Young Americans are facing the highest debt levels in more than ten years, adding up to $1 trillion among 19 to 29-year-olds at the end of 2018.
That debt is the highest in the youngest adult group since 2007, according to the New York Federal Reserve Consumer Debt Panel.
The majority of that debt for these Millennials is student loans.
Fortune Magazine reported on the debt and explained how it is impacting spending habits of this demographic based on a University of Michigan survey released last week.
Younger adults— those under age 35—have reduced their spending compared with previous generations possibly because of weakened job prospects, delayed marriage, and educational debt.
Policy makers have recognized that lower spending limits economic growth. As a result, a number of policies to boost younger adults spending such as forgiving student debt have entered the political arena, according to Richard Curtin, director of the University of Michigan consumer survey.
Student loans make up the majority of the $1,005,000,000,000 owed by this cohort, followed by mortgage debt. New mortgages among young adults today remain quite a bit below levels incurred in the early 2000s.
Although mortgage debt represents the vast majority of overall consumer debt, student loan debt is growing at a faster pace, Fortune reported.
“Since 2009, mortgage debt increased 3.2 percent while student loan debt grew 102 percent,” Fortune reported.

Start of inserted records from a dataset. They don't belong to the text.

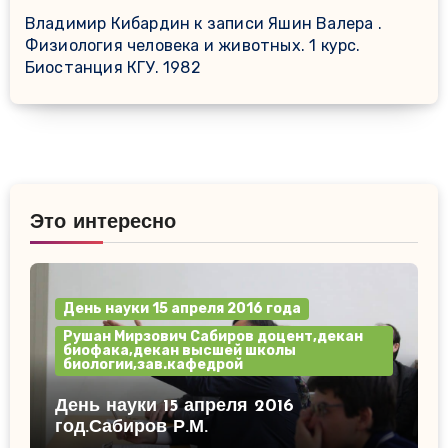
Владимир Кибардин
к записи
Яшин Валера .
Физиология человека и животных. 1 курс.
Биостанция КГУ. 1982
Это интересно
День науки 15 апреля 2016 года
Рушан Мирзович Сабиров доцент,декан
биофака,декан высшей школы
биологии,зав.кафедрой
День науки 15 апреля 2016
год.Сабиров Р.М.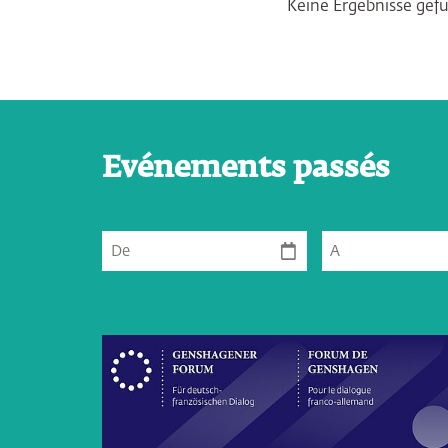
Keine Ergebnisse gef
Evénements passés
De
A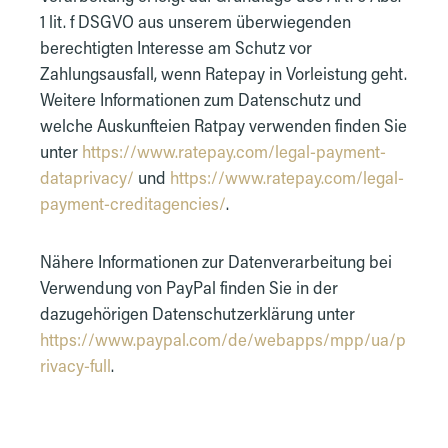
1 lit. f DSGVO aus unserem überwiegenden
berechtigten Interesse am Schutz vor
Zahlungsausfall, wenn Ratepay in Vorleistung geht.
Weitere Informationen zum Datenschutz und
welche Auskunfteien Ratpay verwenden finden Sie
unter
https://www.ratepay.com/legal-payment-
dataprivacy/
und
https://www.ratepay.com/legal-
payment-creditagencies/
.
Nähere Informationen zur Datenverarbeitung bei
Verwendung von PayPal finden Sie in der
dazugehörigen Datenschutzerklärung unter
https://www.paypal.com/de/webapps/mpp/ua/p
rivacy-full
.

Student loans debt has now surpassed home equity revolving debt, car loans, and credit card debt.
At the end of 2018 “auto loans were the third largest portion of debt composition in the U.S. followed by credit card debt. Overall consumer debt reached a record $13.5 trillion,” Fortune reported.
Another issue facing young Americans is those who become delinquent on student loan payments — the 90-plus days late for student loans is higher than any other loan category.